Every entry must be given again exactly.

★ ★ ★ ★ ★ ★ ★

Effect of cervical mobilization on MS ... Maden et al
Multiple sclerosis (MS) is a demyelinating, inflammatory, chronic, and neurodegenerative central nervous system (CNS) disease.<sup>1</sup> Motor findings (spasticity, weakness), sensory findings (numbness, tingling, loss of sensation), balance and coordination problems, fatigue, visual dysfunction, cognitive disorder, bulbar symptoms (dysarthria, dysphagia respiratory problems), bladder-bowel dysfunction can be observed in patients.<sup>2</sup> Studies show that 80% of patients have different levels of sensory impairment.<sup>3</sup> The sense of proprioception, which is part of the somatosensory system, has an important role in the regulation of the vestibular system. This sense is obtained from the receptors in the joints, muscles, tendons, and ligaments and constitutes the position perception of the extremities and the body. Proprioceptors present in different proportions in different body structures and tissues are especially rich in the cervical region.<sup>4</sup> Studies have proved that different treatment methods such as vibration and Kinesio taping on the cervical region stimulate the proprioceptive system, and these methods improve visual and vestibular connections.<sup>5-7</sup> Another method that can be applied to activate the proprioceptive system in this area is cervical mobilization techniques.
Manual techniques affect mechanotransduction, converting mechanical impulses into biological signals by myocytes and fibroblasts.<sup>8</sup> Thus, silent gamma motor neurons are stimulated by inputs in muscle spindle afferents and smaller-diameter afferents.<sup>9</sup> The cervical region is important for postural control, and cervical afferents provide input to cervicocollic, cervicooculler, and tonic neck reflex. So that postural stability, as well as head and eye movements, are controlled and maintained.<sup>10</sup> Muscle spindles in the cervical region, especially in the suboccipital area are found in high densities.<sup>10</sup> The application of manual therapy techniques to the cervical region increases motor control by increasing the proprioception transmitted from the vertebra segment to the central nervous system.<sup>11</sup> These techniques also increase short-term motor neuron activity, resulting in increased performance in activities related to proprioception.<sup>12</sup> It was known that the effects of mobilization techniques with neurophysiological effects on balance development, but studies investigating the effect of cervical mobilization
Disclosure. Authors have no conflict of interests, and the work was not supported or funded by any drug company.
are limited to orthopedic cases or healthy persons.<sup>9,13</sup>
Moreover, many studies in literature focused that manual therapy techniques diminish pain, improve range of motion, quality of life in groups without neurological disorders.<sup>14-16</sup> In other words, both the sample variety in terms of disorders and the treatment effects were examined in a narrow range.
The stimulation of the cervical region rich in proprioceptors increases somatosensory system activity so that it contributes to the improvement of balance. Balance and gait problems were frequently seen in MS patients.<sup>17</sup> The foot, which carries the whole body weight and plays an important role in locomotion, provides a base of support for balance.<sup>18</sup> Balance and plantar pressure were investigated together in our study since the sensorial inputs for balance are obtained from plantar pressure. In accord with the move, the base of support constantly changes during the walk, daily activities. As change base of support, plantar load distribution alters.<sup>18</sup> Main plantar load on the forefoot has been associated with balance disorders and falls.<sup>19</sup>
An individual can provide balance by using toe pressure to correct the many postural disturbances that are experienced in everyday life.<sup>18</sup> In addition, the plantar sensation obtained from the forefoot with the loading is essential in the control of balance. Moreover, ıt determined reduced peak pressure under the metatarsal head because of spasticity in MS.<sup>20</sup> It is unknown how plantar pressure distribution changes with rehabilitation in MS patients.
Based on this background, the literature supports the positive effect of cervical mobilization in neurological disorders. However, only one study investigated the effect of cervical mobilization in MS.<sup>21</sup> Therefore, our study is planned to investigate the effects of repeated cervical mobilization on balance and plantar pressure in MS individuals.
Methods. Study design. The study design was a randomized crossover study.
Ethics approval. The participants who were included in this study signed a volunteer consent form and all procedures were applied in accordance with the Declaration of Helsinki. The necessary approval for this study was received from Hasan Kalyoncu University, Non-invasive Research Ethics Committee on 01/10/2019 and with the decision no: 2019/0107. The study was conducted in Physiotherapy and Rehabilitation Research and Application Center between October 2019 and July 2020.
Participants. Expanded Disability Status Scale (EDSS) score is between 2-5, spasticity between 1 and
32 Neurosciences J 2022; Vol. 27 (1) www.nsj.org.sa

★ ★ ★ ★ ★ ★ ★

_EXPECTED ANSWER:_
Effect of cervical mobilization on MS ... Maden et al
Multiple sclerosis (MS) is a demyelinating, inflammatory, chronic, and neurodegenerative central nervous system (CNS) disease.<sup>1</sup> Motor findings (spasticity, weakness), sensory findings (numbness, tingling, loss of sensation), balance and coordination problems, fatigue, visual dysfunction, cognitive disorder, bulbar symptoms (dysarthria, dysphagia respiratory problems), bladder-bowel dysfunction can be observed in patients.<sup>2</sup> Studies show that 80% of patients have different levels of sensory impairment.<sup>3</sup> The sense of proprioception, which is part of the somatosensory system, has an important role in the regulation of the vestibular system. This sense is obtained from the receptors in the joints, muscles, tendons, and ligaments and constitutes the position perception of the extremities and the body. Proprioceptors present in different proportions in different body structures and tissues are especially rich in the cervical region.<sup>4</sup> Studies have proved that different treatment methods such as vibration and Kinesio taping on the cervical region stimulate the proprioceptive system, and these methods improve visual and vestibular connections.<sup>5-7</sup> Another method that can be applied to activate the proprioceptive system in this area is cervical mobilization techniques.
Manual techniques affect mechanotransduction, converting mechanical impulses into biological signals by myocytes and fibroblasts.<sup>8</sup> Thus, silent gamma motor neurons are stimulated by inputs in muscle spindle afferents and smaller-diameter afferents.<sup>9</sup> The cervical region is important for postural control, and cervical afferents provide input to cervicocollic, cervicooculler, and tonic neck reflex. So that postural stability, as well as head and eye movements, are controlled and maintained.<sup>10</sup> Muscle spindles in the cervical region, especially in the suboccipital area are found in high densities.<sup>10</sup> The application of manual therapy techniques to the cervical region increases motor control by increasing the proprioception transmitted from the vertebra segment to the central nervous system.<sup>11</sup> These techniques also increase short-term motor neuron activity, resulting in increased performance in activities related to proprioception.<sup>12</sup> It was known that the effects of mobilization techniques with neurophysiological effects on balance development, but studies investigating the effect of cervical mobilization
Disclosure. Authors have no conflict of interests, and the work was not supported or funded by any drug company.
are limited to orthopedic cases or healthy persons.<sup>9,13</sup>
Moreover, many studies in literature focused that manual therapy techniques diminish pain, improve range of motion, quality of life in groups without neurological disorders.<sup>14-16</sup> In other words, both the sample variety in terms of disorders and the treatment effects were examined in a narrow range.
The stimulation of the cervical region rich in proprioceptors increases somatosensory system activity so that it contributes to the improvement of balance. Balance and gait problems were frequently seen in MS patients.<sup>17</sup> The foot, which carries the whole body weight and plays an important role in locomotion, provides a base of support for balance.<sup>18</sup> Balance and plantar pressure were investigated together in our study since the sensorial inputs for balance are obtained from plantar pressure. In accord with the move, the base of support constantly changes during the walk, daily activities. As change base of support, plantar load distribution alters.<sup>18</sup> Main plantar load on the forefoot has been associated with balance disorders and falls.<sup>19</sup>
An individual can provide balance by using toe pressure to correct the many postural disturbances that are experienced in everyday life.<sup>18</sup> In addition, the plantar sensation obtained from the forefoot with the loading is essential in the control of balance. Moreover, ıt determined reduced peak pressure under the metatarsal head because of spasticity in MS.<sup>20</sup> It is unknown how plantar pressure distribution changes with rehabilitation in MS patients.
Based on this background, the literature supports the positive effect of cervical mobilization in neurological disorders. However, only one study investigated the effect of cervical mobilization in MS.<sup>21</sup> Therefore, our study is planned to investigate the effects of repeated cervical mobilization on balance and plantar pressure in MS individuals.
Methods. Study design. The study design was a randomized crossover study.
Ethics approval. The participants who were included in this study signed a volunteer consent form and all procedures were applied in accordance with the Declaration of Helsinki. The necessary approval for this study was received from Hasan Kalyoncu University, Non-invasive Research Ethics Committee on 01/10/2019 and with the decision no: 2019/0107. The study was conducted in Physiotherapy and Rehabilitation Research and Application Center between October 2019 and July 2020.
Participants. Expanded Disability Status Scale (EDSS) score is between 2-5, spasticity between 1 and
32 Neurosciences J 2022; Vol. 27 (1) www.nsj.org.sa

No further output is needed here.